Efforts to eradicate polio from Pakistan have been dealt yet another blow at a time when fresh cases from all over the country are creating fear. All the campaigns conducted over the years have depended on mostly female vaccinators and Lady Health Workers (LHW’s) to administer the drops. They are poorly paid for what has become dangerous work and dozens have been killed by those that oppose the vaccination drives. It is now reported that LHW’s who were due to carry out the latest drive are boycotting the campaign on the reasonable grounds that they have not been paid for the past three months. Furthermore, about 300,000 children in North and South Waziristan and parts of the Khyber Agency are going to miss their drops because of the poor security situation. The boycott means that the 2.8 million children who were the target group may miss being vaccinated, but the LHW’s are adamant they will not begin work unless they are paid.

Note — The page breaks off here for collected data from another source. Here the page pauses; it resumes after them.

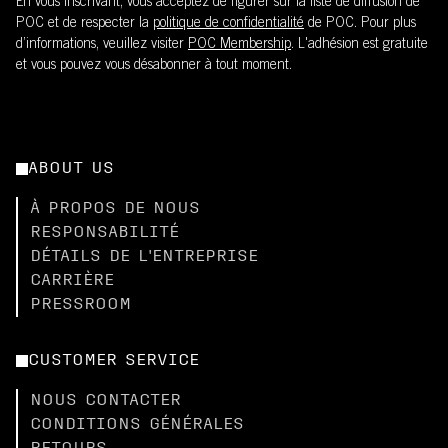
En vous inscrivant, vous acceptez de figurer sur la liste de diffusion de
POC et de respecter la
politique de confidentialité
de POC. Pour plus
d’informations, veuillez visiter
POC Membership
. L'adhésion est gratuite
et vous pouvez vous désabonner à tout moment.
ABOUT US
À PROPOS DE NOUS
RESPONSABILITÉ
DÉTAILS DE L'ENTREPRISE
CARRIÈRE
PRESSROOM
CUSTOMER SERVICE
NOUS CONTACTER
CONDITIONS GÉNÉRALES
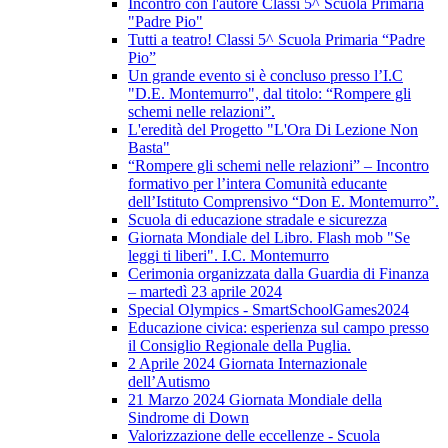
Incontro con l'autore Classi 5^ Scuola Primaria
"Padre Pio"
Tutti a teatro! Classi 5^ Scuola Primaria “Padre
Pio”
Un grande evento si è concluso presso l’I.C
"D.E. Montemurro", dal titolo: “Rompere gli
schemi nelle relazioni”.
L'eredità del Progetto "L'Ora Di Lezione Non
Basta"
“Rompere gli schemi nelle relazioni” – Incontro
formativo per l’intera Comunità educante
dell’Istituto Comprensivo “Don E. Montemurro”.
Scuola di educazione stradale e sicurezza
Giornata Mondiale del Libro. Flash mob "Se
leggi ti liberi". I.C. Montemurro
Cerimonia organizzata dalla Guardia di Finanza
– martedì 23 aprile 2024
Special Olympics - SmartSchoolGames2024
Educazione civica: esperienza sul campo presso
il Consiglio Regionale della Puglia.
2 Aprile 2024 Giornata Internazionale
dell’Autismo
21 Marzo 2024 Giornata Mondiale della
Sindrome di Down
Valorizzazione delle eccellenze - Scuola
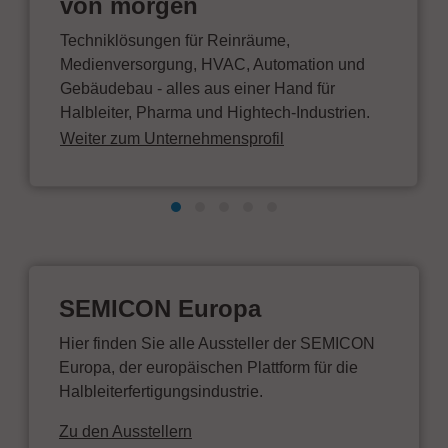
von morgen
Techniklösungen für Reinräume,
Medienversorgung, HVAC, Automation und
Gebäudebau - alles aus einer Hand für
Halbleiter, Pharma und Hightech-Industrien.
Weiter zum Unternehmensprofil
SEMICON Europa
Hier finden Sie alle Aussteller der SEMICON
Europa, der europäischen Plattform für die
Halbleiterfertigungsindustrie.
Zu den Ausstellern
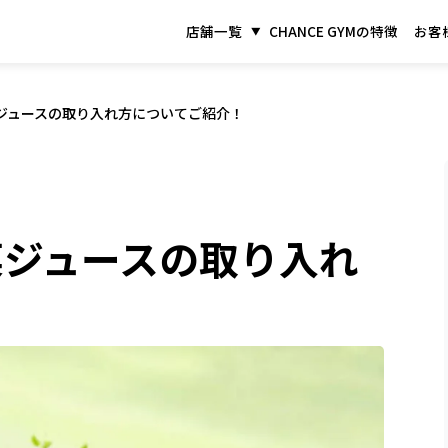
店舗一覧
CHANCE GYMの特徴
お客
ジュースの取り入れ方についてご紹介！
菜ジュースの取り入れ
！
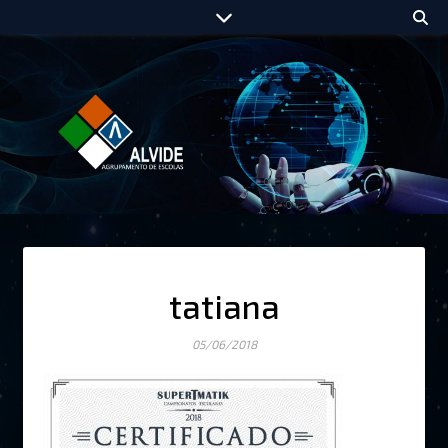
tatiana
05/06/2018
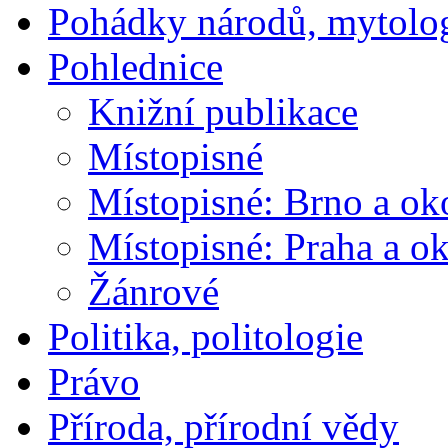
Pohádky národů, mytolo
Pohlednice
Knižní publikace
Místopisné
Místopisné: Brno a ok
Místopisné: Praha a ok
Žánrové
Politika, politologie
Právo
Příroda, přírodní vědy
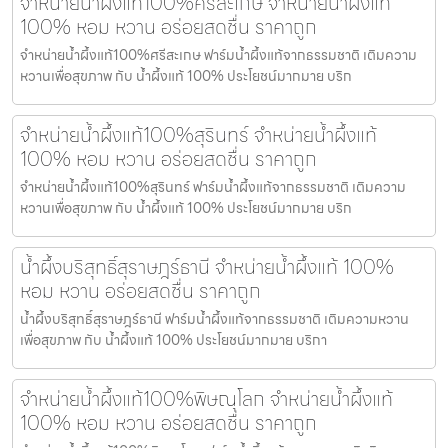
จำหน่ายน้ำผึ้งแท้100%ศรีสะเกษ จำหน่ายน้ำผึ้งแท้
100% หอม หวาน อร่อยสดชื่น ราคาถูก
จำหน่ายน้ำผึ้งแท้100%ศรีสะเกษ ฟาร์มน้ำผึ้งแท้จากธรรมชาติ เติมความ
หวานเพื่อสุขภาพ กับ น้ำผึ้งแท้ 100% ประโยชน์มากมาย บริก
จำหน่ายน้ำผึ้งแท้100%สุรินทร์ จำหน่ายน้ำผึ้งแท้
100% หอม หวาน อร่อยสดชื่น ราคาถูก
จำหน่ายน้ำผึ้งแท้100%สุรินทร์ ฟาร์มน้ำผึ้งแท้จากธรรมชาติ เติมความ
หวานเพื่อสุขภาพ กับ น้ำผึ้งแท้ 100% ประโยชน์มากมาย บริก
น้ำผึ้งบริสุทธิ์สุราษฎร์ธานี จำหน่ายน้ำผึ้งแท้ 100%
หอม หวาน อร่อยสดชื่น ราคาถูก
น้ำผึ้งบริสุทธิ์สุราษฎร์ธานี ฟาร์มน้ำผึ้งแท้จากธรรมชาติ เติมความหวาน
เพื่อสุขภาพ กับ น้ำผึ้งแท้ 100% ประโยชน์มากมาย บริกา
จำหน่ายน้ำผึ้งแท้100%พิษณุโลก จำหน่ายน้ำผึ้งแท้
100% หอม หวาน อร่อยสดชื่น ราคาถูก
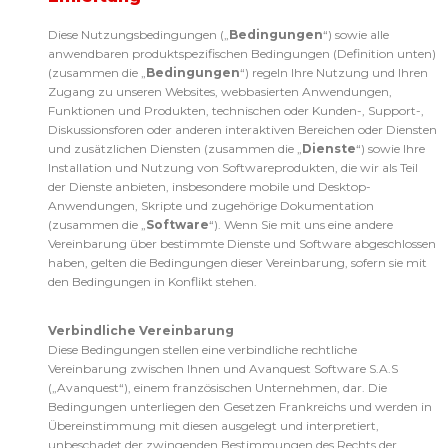
Diese Nutzungsbedingungen („
Bedingungen
“) sowie alle
anwendbaren produktspezifischen Bedingungen (Definition unten)
(zusammen die „
Bedingungen
“) regeln Ihre Nutzung und Ihren
Zugang zu unseren Websites, webbasierten Anwendungen,
Funktionen und Produkten, technischen oder Kunden-, Support-,
Diskussionsforen oder anderen interaktiven Bereichen oder Diensten
und zusätzlichen Diensten (zusammen die „
Dienste
“) sowie Ihre
Installation und Nutzung von Softwareprodukten, die wir als Teil
der Dienste anbieten, insbesondere mobile und Desktop-
Anwendungen, Skripte und zugehörige Dokumentation
(zusammen die „
Software
“). Wenn Sie mit uns eine andere
Vereinbarung über bestimmte Dienste und Software abgeschlossen
haben, gelten die Bedingungen dieser Vereinbarung, sofern sie mit
den Bedingungen in Konflikt stehen.
Verbindliche Vereinbarung
Diese Bedingungen stellen eine verbindliche rechtliche
Vereinbarung zwischen Ihnen und Avanquest Software S.A.S
(„Avanquest“), einem französischen Unternehmen, dar. Die
Bedingungen unterliegen den Gesetzen Frankreichs und werden in
Übereinstimmung mit diesen ausgelegt und interpretiert,
unbeschadet der zwingenden Bestimmungen des Rechts der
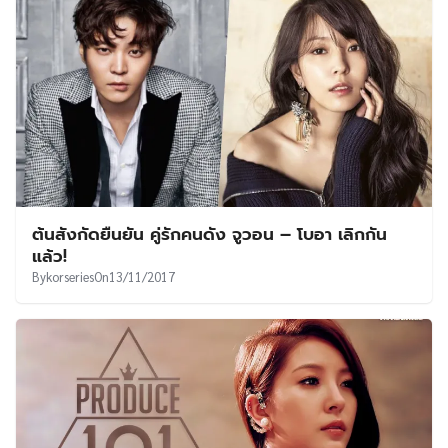
ต้นสังกัดยืนยัน คู่รักคนดัง จูวอน – โบอา เลิกกัน
แล้ว!
By
korseries
On
13/11/2017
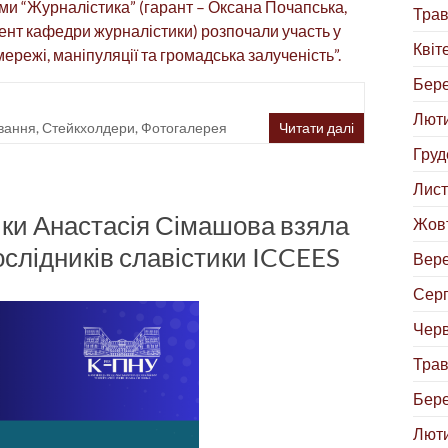
ами “Журналістика” (гарант – Оксана Почапська,
Трав
оцент кафедри журналістики) розпочали участь у
Квіт
мережі, маніпуляції та громадська залученість”.
Бере
Люти
вання
,
Стейкхолдери
,
Фотогалерея
Читати далі
Груд
Лист
ки Анастасія Сімашова взяла
Жовт
дослідників славістики ICCEES
Вере
Серп
Черв
Трав
Бере
Люти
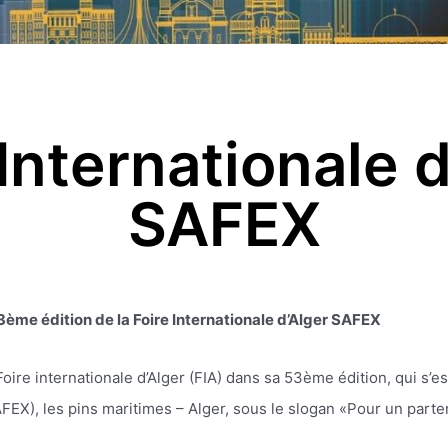
 Internationale d
SAFEX
ème édition de la Foire Internationale d’Alger SAFEX
ire internationale d’Alger (FIA) dans sa 53ème édition, qui s’es
FEX), les pins maritimes – Alger, sous le slogan «Pour un parte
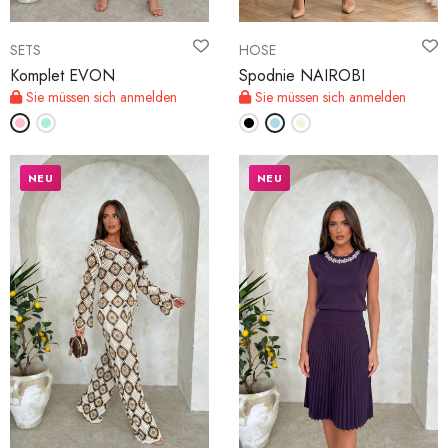
SETS
HOSE
Komplet EVON
Spodnie NAIROBI
Sie müssen sich anmelden
Sie müssen sich anmelden
NEU
NEU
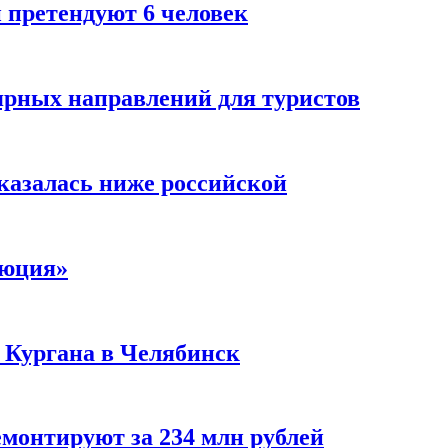
 претендуют 6 человек
ярных направлений для туристов
казалась ниже российской
люция»
з Кургана в Челябинск
емонтируют за 234 млн рублей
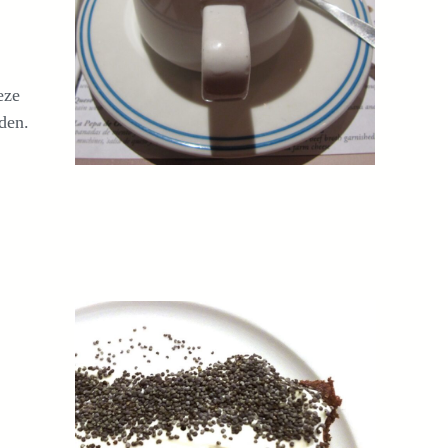
eze
den.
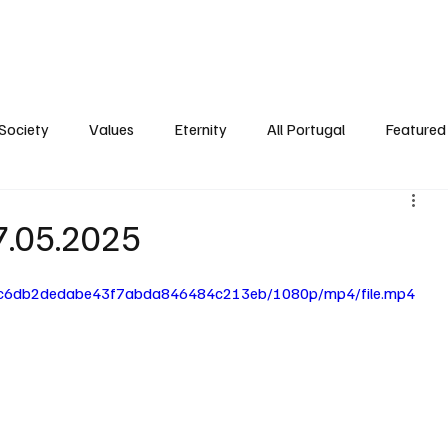
ersonality
Ambience
Society
Values
Eternity
All Portugal
Society
Values
Eternity
All Portugal
Featured 
7.05.2025
e_7c6db2dedabe43f7abda846484c213eb/1080p/mp4/file.mp4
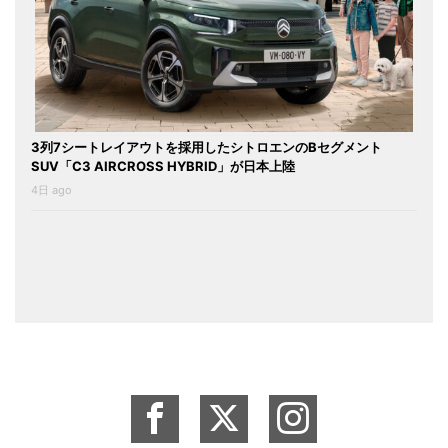
3列7シートレイアウトを採用したシトロエンのBセグメント
SUV「C3 AIRCROSS HYBRID」が日本上陸
4日 ago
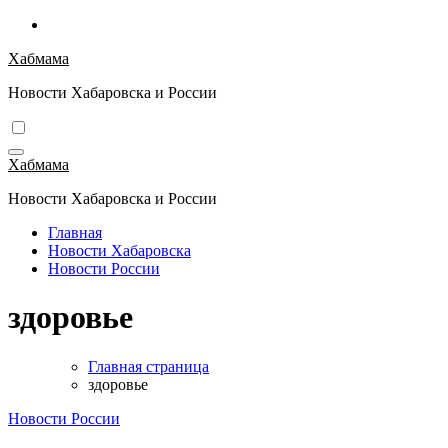
Перейти
к
Хабмама
содержимому
Новости Хабаровска и России
Хабмама
Новости Хабаровска и России
Главная
Новости Хабаровска
Новости России
здоровье
Главная страница
здоровье
Новости России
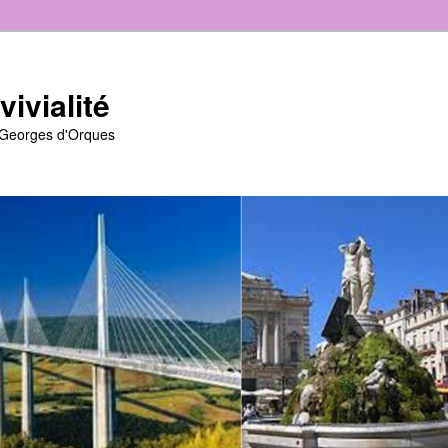
ivialité
t-Georges d'Orques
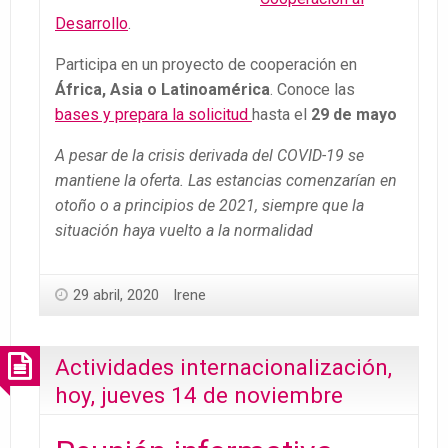
Desarrollo
.
Participa en un proyecto de cooperación en
África, Asia o Latinoamérica
. Conoce las
bases y prepara la solicitud
hasta el
29 de mayo
A pesar de la crisis derivada del COVID-19 se
mantiene la oferta. Las estancias comenzarían en
otoño o a principios de 2021, siempre que la
situación haya vuelto a la normalidad
29 abril, 2020
Irene
Actividades internacionalización,
hoy, jueves 14 de noviembre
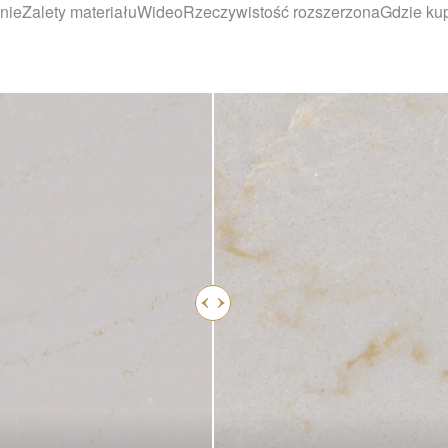
nie
Zalety materiału
Wideo
Rzeczywistość rozszerzona
Gdzie ku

There are 16,300 vaccinators, most of them from poor families. They are dependent on their meagre salaries to feed their families; and they rightly point out that they can hardly be expected to care for the children of others when they cannot feed their own. Considering that the number of cases of polio reported this year in Pakistan far exceeds that of last year and 85 of the 117 reported cases were from the Federally Administered Tribal Areas, it is grossly incompetent of the administration to delay the pay of the very people who are in the front line of the battle for its eradication. If you do not pay your troops in the end they will mutiny, and that is precisely what the LHW’s have done. Eradicating polio appears ever further from the national grasp, and it is occurrences such as this which are entirely the making of the local and provincial administrations, that are going to prolong the persistence of this crippling and preventable disease in Pakistan. It is an abdication of collective civic responsibility to the detriment of the children of the nation, to say nothing of its effect on our international standing. Pay the LHW’s what they are owed and get the anti-polio campaign back on track.

Published in The Express Tribune, August 27th, 2014.